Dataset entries
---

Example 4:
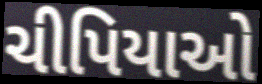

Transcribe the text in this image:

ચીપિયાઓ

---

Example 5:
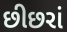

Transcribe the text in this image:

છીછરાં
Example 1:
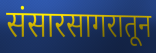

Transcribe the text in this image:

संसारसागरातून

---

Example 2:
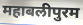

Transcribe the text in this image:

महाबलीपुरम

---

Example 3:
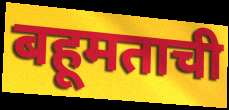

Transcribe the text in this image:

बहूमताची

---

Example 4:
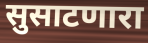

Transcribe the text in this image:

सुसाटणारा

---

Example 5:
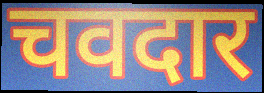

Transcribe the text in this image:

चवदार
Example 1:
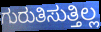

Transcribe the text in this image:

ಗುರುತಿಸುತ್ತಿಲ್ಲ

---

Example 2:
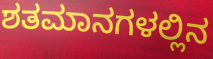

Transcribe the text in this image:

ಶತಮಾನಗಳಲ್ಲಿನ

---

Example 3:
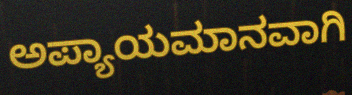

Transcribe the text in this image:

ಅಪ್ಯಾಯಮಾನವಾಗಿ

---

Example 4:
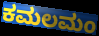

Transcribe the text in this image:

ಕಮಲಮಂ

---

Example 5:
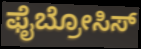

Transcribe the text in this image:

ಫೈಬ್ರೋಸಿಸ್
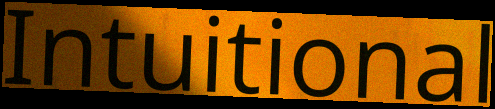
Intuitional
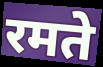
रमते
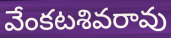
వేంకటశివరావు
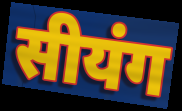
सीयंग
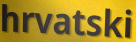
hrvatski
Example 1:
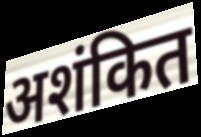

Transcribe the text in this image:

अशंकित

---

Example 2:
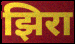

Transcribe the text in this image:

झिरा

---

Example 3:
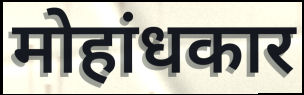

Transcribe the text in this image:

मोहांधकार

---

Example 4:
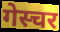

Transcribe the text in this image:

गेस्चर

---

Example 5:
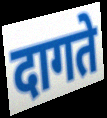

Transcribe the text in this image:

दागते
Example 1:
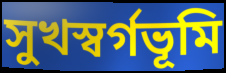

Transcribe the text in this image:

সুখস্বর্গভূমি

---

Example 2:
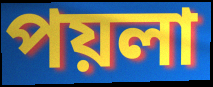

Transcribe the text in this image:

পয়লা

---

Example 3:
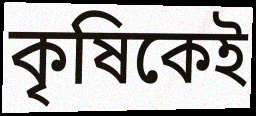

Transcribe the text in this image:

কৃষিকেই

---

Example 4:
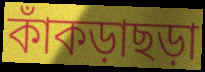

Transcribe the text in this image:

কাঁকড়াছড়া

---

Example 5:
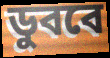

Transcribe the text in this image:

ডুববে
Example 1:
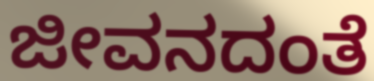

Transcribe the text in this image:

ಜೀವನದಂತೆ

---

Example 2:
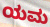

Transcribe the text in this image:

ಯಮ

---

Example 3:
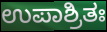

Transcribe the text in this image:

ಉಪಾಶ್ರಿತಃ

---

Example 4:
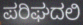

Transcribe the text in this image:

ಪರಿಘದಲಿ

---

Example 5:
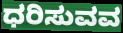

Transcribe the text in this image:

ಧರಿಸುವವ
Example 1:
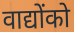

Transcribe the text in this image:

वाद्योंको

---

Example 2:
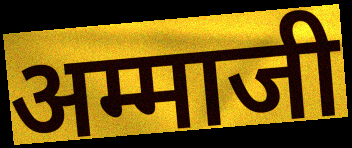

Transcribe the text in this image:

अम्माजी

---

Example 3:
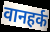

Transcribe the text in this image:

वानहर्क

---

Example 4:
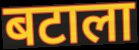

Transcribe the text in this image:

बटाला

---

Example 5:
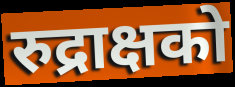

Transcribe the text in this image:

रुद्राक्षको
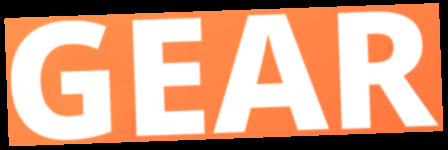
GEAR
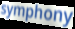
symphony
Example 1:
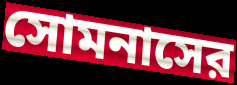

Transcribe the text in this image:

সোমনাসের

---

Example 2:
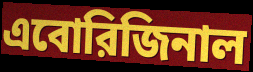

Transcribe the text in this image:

Task to complete –
Arrange the data from its first line through the line containing "ಅಪ್ಯಾಯಮಾನವಾಗಿ" as a Markdown table with the columns No. and Line, giving each line its row number and omitting blank lines. Leave the pictures out of the table.

Answer to the task –
| No. | Line |
|---|---|
| 1 | --- |
| 2 | Example 4: |
| 3 | Transcribe the text in this image: |
| 4 | ચીપિયાઓ |
| 5 | --- |
| 6 | Example 5: |
| 7 | Transcribe the text in this image: |
| 8 | છીછરાં |
| 9 | Example 1: |
| 10 | Transcribe the text in this image: |
| 11 | संसारसागरातून |
| 12 | --- |
| 13 | Example 2: |
| 14 | Transcribe the text in this image: |
| 15 | महाबलीपुरम |
| 16 | --- |
| 17 | Example 3: |
| 18 | Transcribe the text in this image: |
| 19 | बहूमताची |
| 20 | --- |
| 21 | Example 4: |
| 22 | Transcribe the text in this image: |
| 23 | सुसाटणारा |
| 24 | --- |
| 25 | Example 5: |
| 26 | Transcribe the text in this image: |
| 27 | चवदार |
| 28 | Example 1: |
| 29 | Transcribe the text in this image: |
| 30 | ಗುರುತಿಸುತ್ತಿಲ್ಲ |
| 31 | --- |
| 32 | Example 2: |
| 33 | Transcribe the text in this image: |
| 34 | ಶತಮಾನಗಳಲ್ಲಿನ |
| 35 | --- |
| 36 | Example 3: |
| 37 | Transcribe the text in this image: |
| 38 | ಅಪ್ಯಾಯಮಾನವಾಗಿ |